- Born: January 21, 1775 Exeter
- Died: 23 January 1848 (aged 73) Bryanston Square, London

= Henry Waymouth =

Henry Waymouth (21 January 1775– 23 January 1848), also spelt Weymouth, was a Baptist activist and campaigner, and a founder of the South Australian Company.

Waymouth was born in Exeter, the son of Henry (d.1803) and Sarah Waymouth (née Bryant, c. 1750–after 1811). In 1799 he married Sarah Thorpe (d. 1848). After moving to London, he became involved in numerous organizations intended to advance the position of Dissenters.
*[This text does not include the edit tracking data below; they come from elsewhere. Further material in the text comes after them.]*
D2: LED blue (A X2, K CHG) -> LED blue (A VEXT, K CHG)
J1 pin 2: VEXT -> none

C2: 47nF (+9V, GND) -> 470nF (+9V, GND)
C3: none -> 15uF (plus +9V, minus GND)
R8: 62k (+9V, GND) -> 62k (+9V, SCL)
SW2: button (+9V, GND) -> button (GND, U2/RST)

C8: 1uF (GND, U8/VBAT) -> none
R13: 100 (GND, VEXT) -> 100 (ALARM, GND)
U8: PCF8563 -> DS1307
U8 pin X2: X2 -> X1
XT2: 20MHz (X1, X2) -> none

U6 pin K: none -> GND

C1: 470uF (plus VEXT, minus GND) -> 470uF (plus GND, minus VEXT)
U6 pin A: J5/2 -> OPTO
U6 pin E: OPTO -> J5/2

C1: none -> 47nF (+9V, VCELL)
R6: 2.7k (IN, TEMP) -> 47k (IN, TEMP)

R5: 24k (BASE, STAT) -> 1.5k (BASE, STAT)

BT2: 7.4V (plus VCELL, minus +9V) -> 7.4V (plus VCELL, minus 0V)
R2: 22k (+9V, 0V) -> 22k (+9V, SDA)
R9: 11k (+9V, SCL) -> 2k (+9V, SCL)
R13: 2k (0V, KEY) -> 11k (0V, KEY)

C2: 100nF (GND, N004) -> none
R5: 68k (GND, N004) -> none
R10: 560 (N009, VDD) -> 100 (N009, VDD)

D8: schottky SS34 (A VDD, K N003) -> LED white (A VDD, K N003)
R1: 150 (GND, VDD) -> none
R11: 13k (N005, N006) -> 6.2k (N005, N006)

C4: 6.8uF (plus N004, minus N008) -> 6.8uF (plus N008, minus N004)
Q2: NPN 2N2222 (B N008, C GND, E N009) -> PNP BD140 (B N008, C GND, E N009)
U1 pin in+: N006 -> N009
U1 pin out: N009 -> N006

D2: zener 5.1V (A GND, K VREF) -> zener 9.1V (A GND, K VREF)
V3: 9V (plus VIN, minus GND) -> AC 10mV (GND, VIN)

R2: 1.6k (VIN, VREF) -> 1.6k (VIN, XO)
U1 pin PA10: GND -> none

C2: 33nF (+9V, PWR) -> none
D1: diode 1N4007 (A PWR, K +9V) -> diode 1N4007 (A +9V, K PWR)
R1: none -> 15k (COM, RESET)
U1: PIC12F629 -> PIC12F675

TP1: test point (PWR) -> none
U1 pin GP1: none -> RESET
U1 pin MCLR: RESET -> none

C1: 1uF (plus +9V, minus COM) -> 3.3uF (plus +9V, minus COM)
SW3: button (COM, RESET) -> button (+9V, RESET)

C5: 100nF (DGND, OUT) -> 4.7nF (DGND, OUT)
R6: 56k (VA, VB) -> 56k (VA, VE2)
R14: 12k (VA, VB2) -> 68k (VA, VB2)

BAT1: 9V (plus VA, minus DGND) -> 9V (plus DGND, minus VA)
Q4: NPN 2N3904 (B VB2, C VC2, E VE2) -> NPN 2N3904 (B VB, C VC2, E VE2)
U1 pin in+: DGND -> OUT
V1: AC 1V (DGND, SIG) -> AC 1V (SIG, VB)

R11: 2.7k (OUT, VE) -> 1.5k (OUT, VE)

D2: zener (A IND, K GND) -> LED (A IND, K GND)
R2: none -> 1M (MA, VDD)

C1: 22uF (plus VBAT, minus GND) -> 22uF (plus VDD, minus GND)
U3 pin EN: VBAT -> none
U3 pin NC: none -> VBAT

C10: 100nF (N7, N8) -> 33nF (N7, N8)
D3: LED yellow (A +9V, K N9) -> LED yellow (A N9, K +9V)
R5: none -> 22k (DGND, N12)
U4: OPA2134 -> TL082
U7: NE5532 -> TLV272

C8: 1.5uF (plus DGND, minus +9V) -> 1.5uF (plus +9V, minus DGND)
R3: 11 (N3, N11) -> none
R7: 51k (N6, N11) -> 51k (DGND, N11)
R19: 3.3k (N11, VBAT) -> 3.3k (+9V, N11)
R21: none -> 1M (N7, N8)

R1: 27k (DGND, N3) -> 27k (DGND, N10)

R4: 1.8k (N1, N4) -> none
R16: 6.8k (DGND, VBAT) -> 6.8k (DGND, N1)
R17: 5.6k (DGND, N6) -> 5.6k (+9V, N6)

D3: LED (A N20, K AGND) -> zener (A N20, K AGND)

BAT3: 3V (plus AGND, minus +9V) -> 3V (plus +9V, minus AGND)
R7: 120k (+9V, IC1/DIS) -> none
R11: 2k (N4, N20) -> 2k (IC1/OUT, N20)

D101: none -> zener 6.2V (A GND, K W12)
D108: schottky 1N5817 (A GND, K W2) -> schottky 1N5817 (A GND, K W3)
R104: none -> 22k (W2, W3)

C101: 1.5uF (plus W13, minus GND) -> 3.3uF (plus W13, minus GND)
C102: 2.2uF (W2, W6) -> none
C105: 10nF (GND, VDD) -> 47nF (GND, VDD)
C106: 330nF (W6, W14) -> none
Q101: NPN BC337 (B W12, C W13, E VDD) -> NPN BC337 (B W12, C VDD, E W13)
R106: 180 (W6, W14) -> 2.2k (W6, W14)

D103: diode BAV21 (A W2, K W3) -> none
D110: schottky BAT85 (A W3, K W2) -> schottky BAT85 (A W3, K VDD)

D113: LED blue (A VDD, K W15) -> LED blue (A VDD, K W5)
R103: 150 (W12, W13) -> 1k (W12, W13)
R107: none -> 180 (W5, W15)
He was a member of the Committee for the Repeal of the Test and Corporation Acts, 1827–28 and he was deputy chairman (1825–32) and then chairman (1832–44) of the civil rights organization Protestant Dissenting Deputies.

In the autumn of 1824, Waymouth was active in a scheme circulated by Daniel Bogue for a Dissenting university, joining a provisional committee, but the following year he met with Henry Brougham and others to explore folding these plans into the developing plan for the non-sectarian self-styled "London University" (later renamed University College London). When the new university was founded in 1826, Waymouth was a member of its first council, and he continued to be active over a number of years. He was involved in several other educational organizations, including being a long-lasting committee member of the Society for the Diffusion of Useful Knowledge (1826) and one of the managers of the London Institution.

In 1823, Waymouth became a founding committee member of the Anti-Slavery Society. He was also one of the founding financial backers and a Director of the South Australian Company, which was formed in January 1836. Waymouth Street, Adelaide took its name from him. On his death in London on 23 January 1848, Thomas Fussell, the second largest shareholder, was elected to the vacant position.